• **Directives**
1. From the post on making music practice like a video game, set down the passage between "Did you know" and "Super Mario effect?", inclusive.
2. Resume the post on making music practice like a video game, starting right after its last sentence.

** START OF Given text **

#17 Make your Practicing like a Video Game!
Updated: 4 days ago
By Christy | The Practicing Pro
Why is it that children just can't stop playing a video game?
Did you know that we can use the knowledge of video games in our home music practice sessions and music lessons?
We can use the exact same strategies in both!
Super Mario Effect
Have you heard of the Super Mario effect?
There was a study done by Mark Robber where he looked at how to motivate people to use the Super Mario video game.
He had 2 games that were almost the same.
In the first game, you would start with 250 points.
The goal was to get to the end keeping as many points as possible. Every time you fail you would lose 5 points.
The second version also started with 250 points.
Instead of being penalized for each mistake or failure, you gain points by completing challenges.
The goal was to earn as many points as you could on your way to the end! Nothing happens if you fail, you just have to get back up and keep going.
Which group did better?
Which group do you think did better? It was the second group! Mark Robber proved that once you give a reward, you can't take it back without a negative outcome. Those that played the second game wanted to play the game 2.5 times MORE than the group that played the second game because they were only rewarded – and not penalized!

** END OF Given text **
** START OF Entries provided **

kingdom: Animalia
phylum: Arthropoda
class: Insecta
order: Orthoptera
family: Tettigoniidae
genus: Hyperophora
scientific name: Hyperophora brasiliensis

** END OF Entries provided **
** START OF Entries provided **

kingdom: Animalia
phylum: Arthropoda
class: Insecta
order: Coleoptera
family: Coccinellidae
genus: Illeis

** END OF Entries provided **
** START OF Entries provided **

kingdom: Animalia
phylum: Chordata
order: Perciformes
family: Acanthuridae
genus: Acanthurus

** END OF Entries provided **

• **Results of the tasks**
1.
Did you know that we can use the knowledge of video games in our home music practice sessions and music lessons?
We can use the exact same strategies in both!
Super Mario Effect
Have you heard of the Super Mario effect?

2.
It's the SAME with Practicing
A child must always feel that when they make a mistake, there will be no negative consequences and that they just get to try again. Mark Robber proved that in this environment, a child will be more apt to finish the goal and finish their practice session without problems.
Applying the Super Mario Effect
So remember, Applying the Mario concept to the words that you use in practicing time is exactly the same. Using words that make you feel like you have failed or disappointed has the same effect as losing 5 points. But using words that make you feel accomplished or have more motivation has the same effect as gaining 5 points!
Here is the end goal - get to the princess.
No one cares how many pits Mario falls into. The fun is to fall and try again, over and over and over. BUT once you get over the pit WOW!!! You figured it out. Then next time you play you know how to get through that spot and you get a little further, and a little further...each time! The feeling is great!
Parents and Teachers
Remember, when your player is jumping across those pits and falling in, and then trying it again in a different way, don't take back a penny or a pompom! Instead, reward their attempts with your approval! Use your language to encourage children that they are trying different ways and jumping again until they get to the next level.
You got this! When you feel anxious or agitated – remember that we are all born knowing how to practice, and wanting to! Trying different ways of jumping is your child and student learning how to problem solve and all it takes is a bit of encouragement.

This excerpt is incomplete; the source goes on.